◆ **Exercise requirements**
Check each line below for the word "ПСИХИКИ". How many have it? Answer with the number only.

Records from a data source
----------

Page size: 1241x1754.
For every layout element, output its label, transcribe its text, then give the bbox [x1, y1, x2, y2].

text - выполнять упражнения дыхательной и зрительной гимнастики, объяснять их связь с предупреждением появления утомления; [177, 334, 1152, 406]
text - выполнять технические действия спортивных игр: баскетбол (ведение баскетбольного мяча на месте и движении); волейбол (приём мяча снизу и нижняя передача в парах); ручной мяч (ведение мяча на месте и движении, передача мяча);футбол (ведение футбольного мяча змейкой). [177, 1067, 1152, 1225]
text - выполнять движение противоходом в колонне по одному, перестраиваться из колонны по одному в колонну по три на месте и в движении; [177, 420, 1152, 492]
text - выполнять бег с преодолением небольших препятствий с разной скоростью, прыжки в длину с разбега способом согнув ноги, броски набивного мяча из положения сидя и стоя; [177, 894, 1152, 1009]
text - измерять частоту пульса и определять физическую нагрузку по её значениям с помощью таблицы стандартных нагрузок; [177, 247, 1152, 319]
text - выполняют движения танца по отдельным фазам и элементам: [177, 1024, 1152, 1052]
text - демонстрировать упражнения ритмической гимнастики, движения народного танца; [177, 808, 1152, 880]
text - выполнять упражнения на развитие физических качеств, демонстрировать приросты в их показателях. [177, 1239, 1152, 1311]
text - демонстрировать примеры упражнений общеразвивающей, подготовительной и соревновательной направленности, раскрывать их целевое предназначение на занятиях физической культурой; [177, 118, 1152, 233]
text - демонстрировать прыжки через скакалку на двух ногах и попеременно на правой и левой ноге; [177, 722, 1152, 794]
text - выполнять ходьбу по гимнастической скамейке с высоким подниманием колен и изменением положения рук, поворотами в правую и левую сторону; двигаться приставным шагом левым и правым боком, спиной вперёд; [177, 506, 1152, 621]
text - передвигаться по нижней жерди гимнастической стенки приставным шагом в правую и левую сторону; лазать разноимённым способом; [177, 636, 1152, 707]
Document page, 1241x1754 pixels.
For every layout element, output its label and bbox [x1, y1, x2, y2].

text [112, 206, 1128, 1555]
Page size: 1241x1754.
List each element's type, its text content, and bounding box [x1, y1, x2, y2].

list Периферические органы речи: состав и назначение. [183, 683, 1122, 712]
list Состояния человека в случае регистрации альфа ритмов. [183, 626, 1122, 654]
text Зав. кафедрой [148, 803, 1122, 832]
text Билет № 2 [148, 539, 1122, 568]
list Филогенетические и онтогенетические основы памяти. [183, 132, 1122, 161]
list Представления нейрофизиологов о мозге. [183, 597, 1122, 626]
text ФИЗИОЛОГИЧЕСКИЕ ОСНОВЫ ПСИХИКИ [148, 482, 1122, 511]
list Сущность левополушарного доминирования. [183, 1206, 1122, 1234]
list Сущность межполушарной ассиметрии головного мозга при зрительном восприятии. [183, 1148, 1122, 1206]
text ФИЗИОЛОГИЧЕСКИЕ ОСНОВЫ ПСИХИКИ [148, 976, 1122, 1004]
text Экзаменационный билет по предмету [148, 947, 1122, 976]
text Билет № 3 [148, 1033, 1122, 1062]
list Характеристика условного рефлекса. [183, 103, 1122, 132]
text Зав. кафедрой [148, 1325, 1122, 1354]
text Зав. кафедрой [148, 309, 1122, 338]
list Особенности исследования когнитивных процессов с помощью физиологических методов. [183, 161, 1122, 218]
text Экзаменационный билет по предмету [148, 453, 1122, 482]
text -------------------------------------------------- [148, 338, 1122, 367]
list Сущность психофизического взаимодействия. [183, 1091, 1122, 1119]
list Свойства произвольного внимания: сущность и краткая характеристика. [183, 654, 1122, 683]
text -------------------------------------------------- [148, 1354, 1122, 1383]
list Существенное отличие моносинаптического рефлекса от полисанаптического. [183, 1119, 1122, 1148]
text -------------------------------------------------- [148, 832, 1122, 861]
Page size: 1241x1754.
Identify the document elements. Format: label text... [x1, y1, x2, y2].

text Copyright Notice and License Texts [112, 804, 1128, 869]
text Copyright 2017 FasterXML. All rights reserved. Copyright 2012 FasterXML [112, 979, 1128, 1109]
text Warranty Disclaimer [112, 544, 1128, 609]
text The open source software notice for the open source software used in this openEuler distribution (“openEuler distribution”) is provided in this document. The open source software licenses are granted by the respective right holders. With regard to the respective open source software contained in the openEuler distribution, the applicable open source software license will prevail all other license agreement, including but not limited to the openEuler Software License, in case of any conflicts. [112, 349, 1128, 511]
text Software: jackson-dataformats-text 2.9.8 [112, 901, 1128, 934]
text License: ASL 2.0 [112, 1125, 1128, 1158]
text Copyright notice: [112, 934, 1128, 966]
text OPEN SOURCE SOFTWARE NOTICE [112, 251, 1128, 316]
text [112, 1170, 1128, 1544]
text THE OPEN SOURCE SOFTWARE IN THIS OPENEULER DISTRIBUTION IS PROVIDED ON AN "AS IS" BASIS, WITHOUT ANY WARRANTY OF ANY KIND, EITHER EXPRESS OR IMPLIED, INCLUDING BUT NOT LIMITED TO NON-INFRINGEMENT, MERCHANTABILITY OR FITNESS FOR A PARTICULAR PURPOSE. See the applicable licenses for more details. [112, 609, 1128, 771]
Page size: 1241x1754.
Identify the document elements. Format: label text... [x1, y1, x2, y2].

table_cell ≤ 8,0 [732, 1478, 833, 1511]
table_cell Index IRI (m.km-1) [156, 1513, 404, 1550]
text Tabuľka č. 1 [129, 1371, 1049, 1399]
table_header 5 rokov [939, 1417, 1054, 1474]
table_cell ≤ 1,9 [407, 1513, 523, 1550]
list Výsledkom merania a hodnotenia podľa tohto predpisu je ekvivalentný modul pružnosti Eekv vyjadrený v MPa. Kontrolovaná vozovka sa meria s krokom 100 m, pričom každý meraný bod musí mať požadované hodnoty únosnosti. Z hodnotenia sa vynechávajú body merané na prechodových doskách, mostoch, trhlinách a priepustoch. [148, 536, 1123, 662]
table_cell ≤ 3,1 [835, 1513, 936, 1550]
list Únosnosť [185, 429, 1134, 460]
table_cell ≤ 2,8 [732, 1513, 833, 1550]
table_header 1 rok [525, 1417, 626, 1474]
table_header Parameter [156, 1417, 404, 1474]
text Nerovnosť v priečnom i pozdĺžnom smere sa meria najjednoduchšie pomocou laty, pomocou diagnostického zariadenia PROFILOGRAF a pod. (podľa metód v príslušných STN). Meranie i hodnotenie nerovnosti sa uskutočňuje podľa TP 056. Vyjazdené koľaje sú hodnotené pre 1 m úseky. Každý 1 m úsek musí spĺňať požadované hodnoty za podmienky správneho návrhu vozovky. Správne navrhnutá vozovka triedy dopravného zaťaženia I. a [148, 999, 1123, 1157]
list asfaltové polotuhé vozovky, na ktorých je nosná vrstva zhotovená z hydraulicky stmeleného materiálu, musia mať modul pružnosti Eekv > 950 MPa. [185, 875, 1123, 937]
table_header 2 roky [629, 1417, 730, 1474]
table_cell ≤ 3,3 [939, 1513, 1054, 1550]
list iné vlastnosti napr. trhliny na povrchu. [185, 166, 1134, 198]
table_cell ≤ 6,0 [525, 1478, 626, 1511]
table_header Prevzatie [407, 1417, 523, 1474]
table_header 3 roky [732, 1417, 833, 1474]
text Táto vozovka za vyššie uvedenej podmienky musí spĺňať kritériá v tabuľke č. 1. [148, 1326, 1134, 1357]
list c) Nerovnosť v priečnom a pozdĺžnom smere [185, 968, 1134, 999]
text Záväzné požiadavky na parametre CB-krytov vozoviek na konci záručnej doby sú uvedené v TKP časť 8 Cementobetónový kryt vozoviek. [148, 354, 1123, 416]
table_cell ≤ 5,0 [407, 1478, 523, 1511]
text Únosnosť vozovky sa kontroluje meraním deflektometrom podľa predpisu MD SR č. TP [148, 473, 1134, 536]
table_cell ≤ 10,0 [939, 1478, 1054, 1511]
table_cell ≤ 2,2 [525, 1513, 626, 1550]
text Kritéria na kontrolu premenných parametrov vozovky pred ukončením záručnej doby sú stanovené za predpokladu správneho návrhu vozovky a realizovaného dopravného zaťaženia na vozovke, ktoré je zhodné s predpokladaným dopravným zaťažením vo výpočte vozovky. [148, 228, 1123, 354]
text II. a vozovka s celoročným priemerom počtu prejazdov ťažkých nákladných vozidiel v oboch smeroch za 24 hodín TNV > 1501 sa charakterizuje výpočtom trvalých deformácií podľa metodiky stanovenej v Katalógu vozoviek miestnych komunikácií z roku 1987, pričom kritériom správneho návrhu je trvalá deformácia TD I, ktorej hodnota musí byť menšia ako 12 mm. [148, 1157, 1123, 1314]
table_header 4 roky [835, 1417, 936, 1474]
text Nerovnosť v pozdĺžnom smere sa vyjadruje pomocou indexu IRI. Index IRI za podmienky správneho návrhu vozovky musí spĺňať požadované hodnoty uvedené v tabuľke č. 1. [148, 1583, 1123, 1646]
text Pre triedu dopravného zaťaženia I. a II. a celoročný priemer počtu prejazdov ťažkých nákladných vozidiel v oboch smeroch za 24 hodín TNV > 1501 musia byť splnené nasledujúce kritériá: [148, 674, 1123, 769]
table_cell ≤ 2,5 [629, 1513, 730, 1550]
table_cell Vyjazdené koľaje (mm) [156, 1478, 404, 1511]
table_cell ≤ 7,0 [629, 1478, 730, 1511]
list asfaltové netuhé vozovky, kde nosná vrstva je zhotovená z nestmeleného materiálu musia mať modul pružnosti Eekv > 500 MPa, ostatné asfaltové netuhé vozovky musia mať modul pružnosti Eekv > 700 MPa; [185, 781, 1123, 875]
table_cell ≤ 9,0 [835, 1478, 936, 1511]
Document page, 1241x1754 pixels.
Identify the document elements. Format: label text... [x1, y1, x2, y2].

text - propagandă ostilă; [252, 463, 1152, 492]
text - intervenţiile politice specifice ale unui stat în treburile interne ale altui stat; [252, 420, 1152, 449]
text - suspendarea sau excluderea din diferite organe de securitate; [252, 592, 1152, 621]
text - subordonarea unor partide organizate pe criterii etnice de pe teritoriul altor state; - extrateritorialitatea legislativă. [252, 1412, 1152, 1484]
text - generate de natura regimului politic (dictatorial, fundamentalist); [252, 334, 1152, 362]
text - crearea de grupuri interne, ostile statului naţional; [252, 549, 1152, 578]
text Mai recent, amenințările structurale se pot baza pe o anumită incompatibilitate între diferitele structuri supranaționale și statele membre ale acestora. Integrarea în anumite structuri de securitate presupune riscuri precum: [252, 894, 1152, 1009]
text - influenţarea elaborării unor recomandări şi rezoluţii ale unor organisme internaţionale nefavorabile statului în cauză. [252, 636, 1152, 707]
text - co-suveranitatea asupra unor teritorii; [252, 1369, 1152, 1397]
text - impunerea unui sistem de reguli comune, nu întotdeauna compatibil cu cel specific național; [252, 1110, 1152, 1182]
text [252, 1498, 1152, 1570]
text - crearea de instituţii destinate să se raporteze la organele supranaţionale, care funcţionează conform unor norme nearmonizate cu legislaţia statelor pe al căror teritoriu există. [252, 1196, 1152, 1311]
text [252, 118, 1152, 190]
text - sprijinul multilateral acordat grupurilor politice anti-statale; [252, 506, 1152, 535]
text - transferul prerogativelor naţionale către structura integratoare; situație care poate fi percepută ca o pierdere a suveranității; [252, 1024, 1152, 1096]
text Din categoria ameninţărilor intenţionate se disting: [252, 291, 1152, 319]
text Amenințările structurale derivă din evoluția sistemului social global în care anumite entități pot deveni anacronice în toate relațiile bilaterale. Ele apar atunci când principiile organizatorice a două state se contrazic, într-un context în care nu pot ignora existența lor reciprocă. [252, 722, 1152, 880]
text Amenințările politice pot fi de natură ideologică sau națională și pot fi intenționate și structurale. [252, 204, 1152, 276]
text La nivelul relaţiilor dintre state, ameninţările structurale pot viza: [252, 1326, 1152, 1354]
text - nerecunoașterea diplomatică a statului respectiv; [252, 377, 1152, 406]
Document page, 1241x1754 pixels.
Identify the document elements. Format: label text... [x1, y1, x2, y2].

----------

◆ **Task result**
2